Herr Bendikowski, das, was Angela Merkel da am Nikolaustag in Essen getan hat – nämlich um Hilfe gebeten –, ist etwas, was den meisten Menschen bei uns deutlich schwerer fällt, als Hilfe zu leisten. Teilen Sie diese Beobachtung?
Tillmann Bendikowski: Das ist schwierig zu operationalisieren. Es wird tagtäglich sehr viel geholfen und es wird viel um Hilfe gebeten - nicht immer so offensiv wie hier von der Bundeskanzlerin, aber ich sage mal, die Hilfe ist unser aller tägliches Geschäft. Dass das so auf dem Podium passiert, ist ungewöhnlich, hat aber interessante Fassetten.

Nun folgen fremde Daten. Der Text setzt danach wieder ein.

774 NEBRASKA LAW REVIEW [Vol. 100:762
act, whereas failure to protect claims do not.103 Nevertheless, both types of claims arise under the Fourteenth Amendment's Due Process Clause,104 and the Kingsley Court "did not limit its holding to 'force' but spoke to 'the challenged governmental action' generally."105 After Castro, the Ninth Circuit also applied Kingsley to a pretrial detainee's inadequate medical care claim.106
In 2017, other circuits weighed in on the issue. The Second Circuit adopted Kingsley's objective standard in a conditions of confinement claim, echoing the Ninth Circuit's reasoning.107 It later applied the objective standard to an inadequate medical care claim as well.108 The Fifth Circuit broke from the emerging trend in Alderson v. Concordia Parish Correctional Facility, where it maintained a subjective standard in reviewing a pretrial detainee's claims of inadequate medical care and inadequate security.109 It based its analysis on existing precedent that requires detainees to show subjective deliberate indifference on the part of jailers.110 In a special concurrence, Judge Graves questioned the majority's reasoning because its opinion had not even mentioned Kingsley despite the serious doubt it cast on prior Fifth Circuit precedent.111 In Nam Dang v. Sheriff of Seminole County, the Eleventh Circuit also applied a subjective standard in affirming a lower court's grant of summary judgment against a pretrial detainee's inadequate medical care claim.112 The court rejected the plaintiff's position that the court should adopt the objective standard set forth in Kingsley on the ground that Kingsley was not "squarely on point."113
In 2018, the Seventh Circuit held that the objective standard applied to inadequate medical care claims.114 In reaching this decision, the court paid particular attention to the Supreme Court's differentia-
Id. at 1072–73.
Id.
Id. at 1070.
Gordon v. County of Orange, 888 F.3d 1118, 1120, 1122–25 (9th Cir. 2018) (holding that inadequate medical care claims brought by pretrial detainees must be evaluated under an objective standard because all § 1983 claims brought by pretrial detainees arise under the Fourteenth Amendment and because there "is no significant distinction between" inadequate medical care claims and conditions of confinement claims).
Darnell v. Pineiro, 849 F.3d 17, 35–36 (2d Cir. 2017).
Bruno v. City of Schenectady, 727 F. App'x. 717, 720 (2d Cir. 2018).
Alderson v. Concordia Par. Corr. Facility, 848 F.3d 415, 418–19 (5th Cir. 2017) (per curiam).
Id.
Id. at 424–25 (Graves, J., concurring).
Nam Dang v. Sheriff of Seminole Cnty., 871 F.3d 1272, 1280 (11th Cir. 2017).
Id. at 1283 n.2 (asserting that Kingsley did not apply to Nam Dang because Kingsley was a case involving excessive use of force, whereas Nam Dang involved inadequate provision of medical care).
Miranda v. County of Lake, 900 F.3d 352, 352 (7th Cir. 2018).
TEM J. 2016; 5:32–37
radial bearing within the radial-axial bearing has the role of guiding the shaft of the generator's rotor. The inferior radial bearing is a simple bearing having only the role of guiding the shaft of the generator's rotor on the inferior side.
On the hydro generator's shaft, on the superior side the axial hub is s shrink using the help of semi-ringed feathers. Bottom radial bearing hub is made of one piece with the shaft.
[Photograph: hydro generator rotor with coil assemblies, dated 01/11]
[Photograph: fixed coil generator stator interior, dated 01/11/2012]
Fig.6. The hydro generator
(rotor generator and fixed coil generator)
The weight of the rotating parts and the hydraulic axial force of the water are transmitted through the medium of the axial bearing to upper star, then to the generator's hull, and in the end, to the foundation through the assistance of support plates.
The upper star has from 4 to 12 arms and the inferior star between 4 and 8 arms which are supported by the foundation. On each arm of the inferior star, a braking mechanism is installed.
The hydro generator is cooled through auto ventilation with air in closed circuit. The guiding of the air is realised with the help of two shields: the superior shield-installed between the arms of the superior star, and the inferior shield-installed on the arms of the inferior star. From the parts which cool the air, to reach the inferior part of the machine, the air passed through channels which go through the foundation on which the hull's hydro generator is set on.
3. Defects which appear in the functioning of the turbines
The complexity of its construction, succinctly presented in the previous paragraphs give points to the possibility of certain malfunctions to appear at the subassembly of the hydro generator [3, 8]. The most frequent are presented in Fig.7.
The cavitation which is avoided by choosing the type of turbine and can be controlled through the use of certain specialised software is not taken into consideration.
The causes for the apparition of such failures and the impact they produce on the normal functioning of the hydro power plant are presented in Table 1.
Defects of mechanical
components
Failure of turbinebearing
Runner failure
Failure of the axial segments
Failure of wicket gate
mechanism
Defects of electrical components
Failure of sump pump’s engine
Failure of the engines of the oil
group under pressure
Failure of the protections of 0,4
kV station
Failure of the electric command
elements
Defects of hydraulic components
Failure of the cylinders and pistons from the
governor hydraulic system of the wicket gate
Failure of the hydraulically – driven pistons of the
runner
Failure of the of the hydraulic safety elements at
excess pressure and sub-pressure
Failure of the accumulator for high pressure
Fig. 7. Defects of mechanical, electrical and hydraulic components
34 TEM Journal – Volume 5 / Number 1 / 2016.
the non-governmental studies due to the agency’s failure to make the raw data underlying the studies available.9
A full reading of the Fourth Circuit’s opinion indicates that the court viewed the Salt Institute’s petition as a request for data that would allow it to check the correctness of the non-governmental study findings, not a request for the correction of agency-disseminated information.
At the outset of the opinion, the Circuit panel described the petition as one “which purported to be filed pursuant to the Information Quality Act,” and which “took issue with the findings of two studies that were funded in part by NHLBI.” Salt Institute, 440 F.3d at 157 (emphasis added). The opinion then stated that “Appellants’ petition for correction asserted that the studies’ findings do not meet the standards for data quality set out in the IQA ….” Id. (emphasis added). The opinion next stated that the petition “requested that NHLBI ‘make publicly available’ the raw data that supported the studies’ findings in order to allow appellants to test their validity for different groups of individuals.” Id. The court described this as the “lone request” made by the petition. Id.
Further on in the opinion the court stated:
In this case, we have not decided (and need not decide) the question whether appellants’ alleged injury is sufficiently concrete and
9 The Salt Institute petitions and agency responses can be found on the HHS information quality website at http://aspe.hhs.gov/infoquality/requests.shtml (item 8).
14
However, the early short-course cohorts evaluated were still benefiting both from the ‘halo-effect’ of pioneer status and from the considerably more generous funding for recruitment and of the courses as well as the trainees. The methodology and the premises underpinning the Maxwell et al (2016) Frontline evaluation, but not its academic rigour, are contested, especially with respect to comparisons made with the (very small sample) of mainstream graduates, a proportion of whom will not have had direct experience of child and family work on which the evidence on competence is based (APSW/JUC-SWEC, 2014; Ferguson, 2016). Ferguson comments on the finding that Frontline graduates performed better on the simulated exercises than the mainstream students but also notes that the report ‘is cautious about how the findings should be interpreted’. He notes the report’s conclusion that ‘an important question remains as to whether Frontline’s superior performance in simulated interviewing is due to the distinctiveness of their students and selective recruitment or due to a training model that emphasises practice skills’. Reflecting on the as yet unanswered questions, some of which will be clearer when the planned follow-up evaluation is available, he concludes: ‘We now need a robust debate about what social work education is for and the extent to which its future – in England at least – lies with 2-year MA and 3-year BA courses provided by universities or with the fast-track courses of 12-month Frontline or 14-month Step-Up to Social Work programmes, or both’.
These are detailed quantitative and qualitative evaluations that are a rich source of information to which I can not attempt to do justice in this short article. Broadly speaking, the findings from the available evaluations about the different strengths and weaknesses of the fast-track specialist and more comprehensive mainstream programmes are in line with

Ellmenreich: Welche interessanten Fassetten finden Sie am interessantesten?
Bendikowski: Ich weiß gar nicht, ob die Bundeskanzlerin es wusste, oder ob die Zuhörer dort auf dem Bundesparteitag es eigentlich wahrnehmen: Das Bitten um Hilfe erhöht auch die Zuhörenden. Das heißt: Derjenige, der als Helfer angesprochen wird, wird in eine Position der Stärke gebracht, und von ihm erbittet man nun Hilfe. Das ist eine Aufwertung des Zuhörens, ein ganz interessanter Moment. Und ich habe mich sehr gefreut, weil zu unserer Kultur des Helfens gehört eine solche öffentliche Bitte unbedingt dazu und das fand ich sehr spannend.
"Helfen ist asymmetrisch"
Ellmenreich: Man wird einbezogen, wenn man um Hilfe gebeten wird. - Die andere Seite schauen wir uns mal an. Die US-Schauspielerin Halle Berry sagte vor kurzem, Bedürftigen zu helfen mache sie glücklich. Hat man es da nicht auch immer mit so einer Art Machtgefälle zu tun, der eine, der bitten, flehen muss, der andere, der leisten kann? Ist das nicht eigentlich eine schlechte Voraussetzung für eine Begegnung auf Augenhöhe?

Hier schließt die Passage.